Canadian Political Quotes (Week of June 19-25)

Posted in Politics with tags , , , on June 25, 2011 by The Quintessential Geek

June 22, 2011


Mr. Charlie Angus (Timmins—James Bay, NDP):

Mr. Speaker, there is nothing more insulting to the debate of this House than to have a minister who is promoted after a scandal breaks. Not just promoted but promoted to the Treasury board, and who sits there day after day after day, hiding under his desk like Mini-Me. That is insulting to the people–

Which came first?

Mr. Jim Hillyer (Lethbridge, CPC):

Mr. Speaker, I feel that any talk from a socialist party about supporting business is just not believable. Saying that we love small businesses but hate large corporations is a little bit like saying that we love eggs but we do not like chickens.

Hide and seek

Mr. James Lunney (Nanaimo—Alberni, CPC):

Mr. Speaker, during question period the member for Timmins—James Bay repeatedly made reference to the absence of a member from the chamber. The member is not new in the House and he would know that violates the Standing Orders of the House. I would ask the Speaker ensure he does not continue to do this in the future.

The Speaker:

I thank the hon. member for raising that. I will take a look at the blues and see what exactly was said.

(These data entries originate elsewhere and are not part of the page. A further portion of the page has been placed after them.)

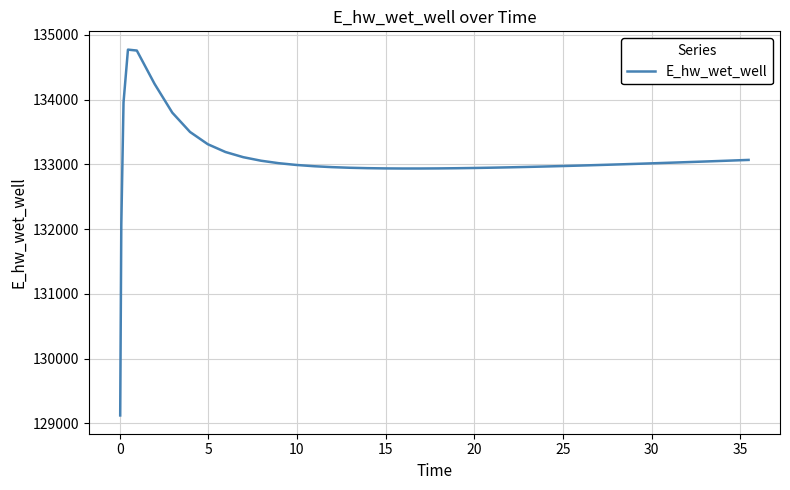

What is the difference between the maximum and minimum values?

5648.0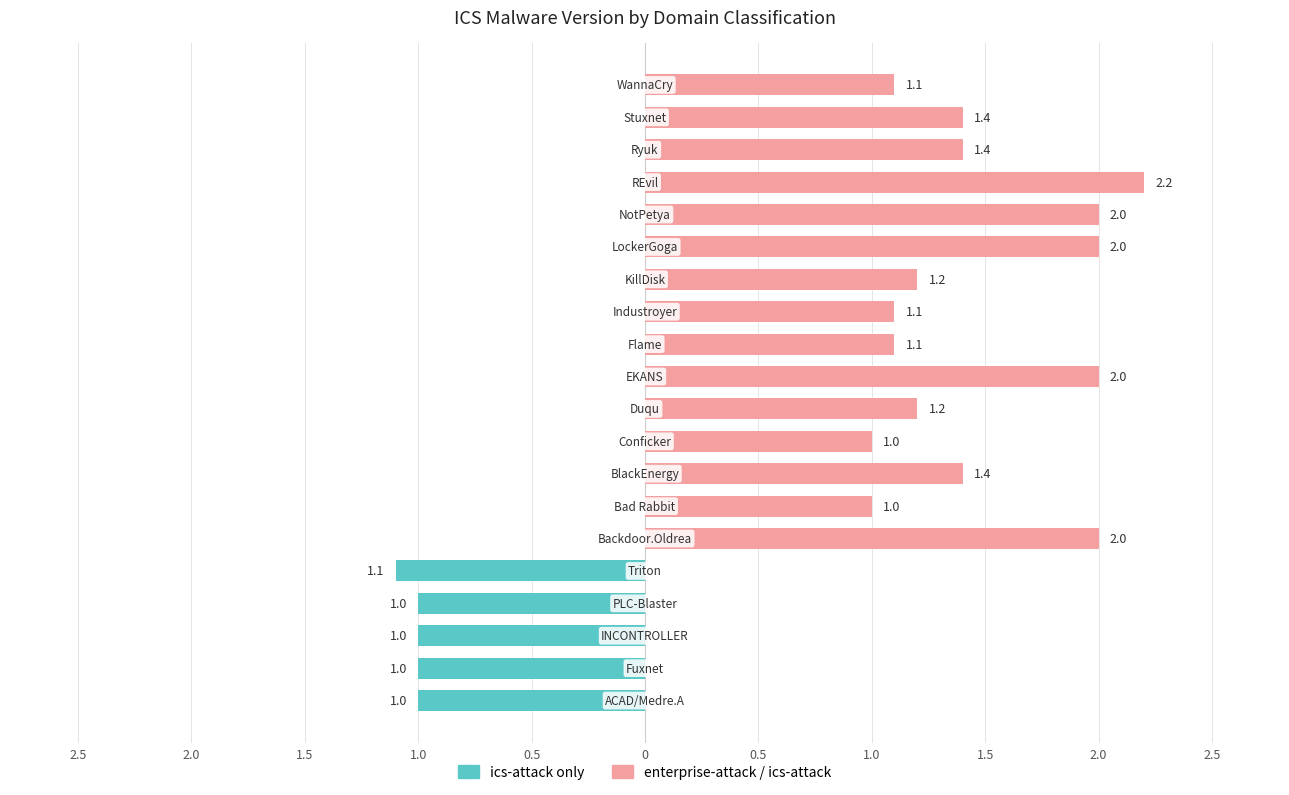

Are the bars grouped side by side (vs. stacked)?

Yes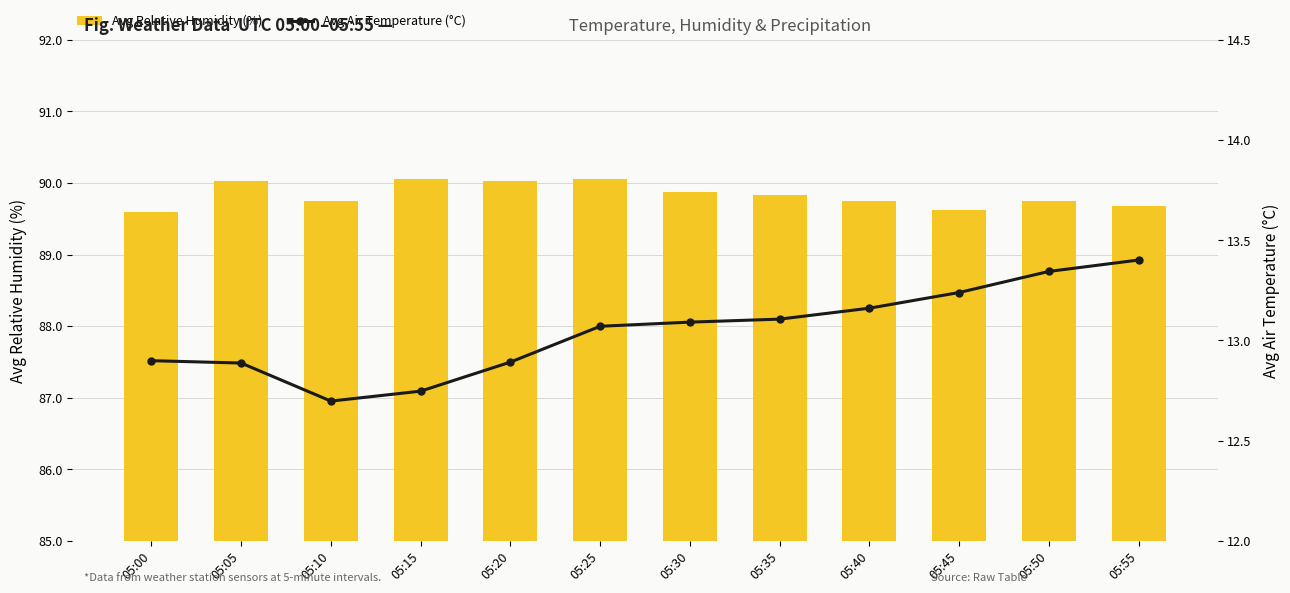

At which category is the sum across all series the highest?

05:25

Mr. Yvon Godin (Acadie—Bathurst, NDP):

Mr. Speaker, on the same point of order, I do not recall that he said he was not present. He said that he was hiding under his seat.

June 23, 2011


Mr. Jeff Watson (Essex, CPC):

Mr. Speaker, I rise on a point of order. You may want to check on this and rule on it, but I am not sure that “SOB” is appropriate parliamentary language, whether it is being said directly or being attributed indirectly.

All wet

Mr. John Williamson (New Brunswick Southwest, CPC):

Mr. Speaker, I rise on a point of order. My Loyalist ancestors are rolling over in their graves. This afternoon, in question period, I incorrectly referred to the Queen as “Her Royal Highness” when every schoolboy should know it is “Her Majesty”. I want to correct the record before heading home, so my loyal constituents do not toss me into Passamaquoddy Bay. God save the Queen.